We got our tickets at 1.30pm for 3pm and then, when it got to 3, had to join a queue. On entering I thought it was going to be a disaster - the first room was as rammed as Oxford St on a Saturday afternoon. And this was a Thursday afternoon . . . Luckily, it appeared that the Tate's queue monitor had just let a barrage of folk in and most were doing the lemming thing of huddling in the first room. We escaped through to other rooms and later made our way back to room 1 to find it almost empty - the Tate obviously doesn't let a constant trickle of people in but the occasional barrage.

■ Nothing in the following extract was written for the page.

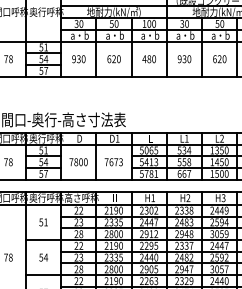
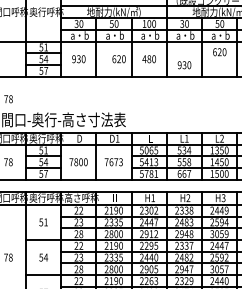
text at (8, 59) position: (8, 59) -> (8, 99)
text at (113, 59) position: (113, 59) -> (118, 59)
text at (184, 59) position: (184, 59) -> (184, 65)
text at (219, 59) position: (219, 59) -> (219, 52)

What to say about what's on show? This is a huge exhibition, incredibly thorough, of the 19th C painter I like the most (alongside Degas tho G was more fun than D). It ranges from his days as a stockbroker and Sunday painter to his final works as his health was consumed by syphilis. Some of the works are mediocre. Many are excellent. The hanging of the work is by theme - women, symbol, words etc - rather than chronological which I found annoying as it meant paintings with decades between them get hung beside one another. That Gauguin found in Polynesia the right mix of exoticism and symbolism to inspire his best work is evident - ironically, Tahiti was not the Eden he imagined so he recreated it in paintings as he wanted it to be.
Shamelessly portrayed as mad, bad and dangerous to know in books and movies over the 20th C this exhibition suggests a more level headed man (although his behaviour towards his estranged wife and kids remains abysmal and he certainly spread syphilis in Tahiti). He spoke up for the Polynesian people against their colonial overseers and the missionaries who had done their worst to destroy the pre-European culture. For this he was persecuted.
At £13.50 it's expensive but the two hours I spent in there were worth it. I'd always wanted to see a Gauguin retrospective and this one, while not totally complete, gives a real sense of an artistic life where a raw vision was followed right to the end.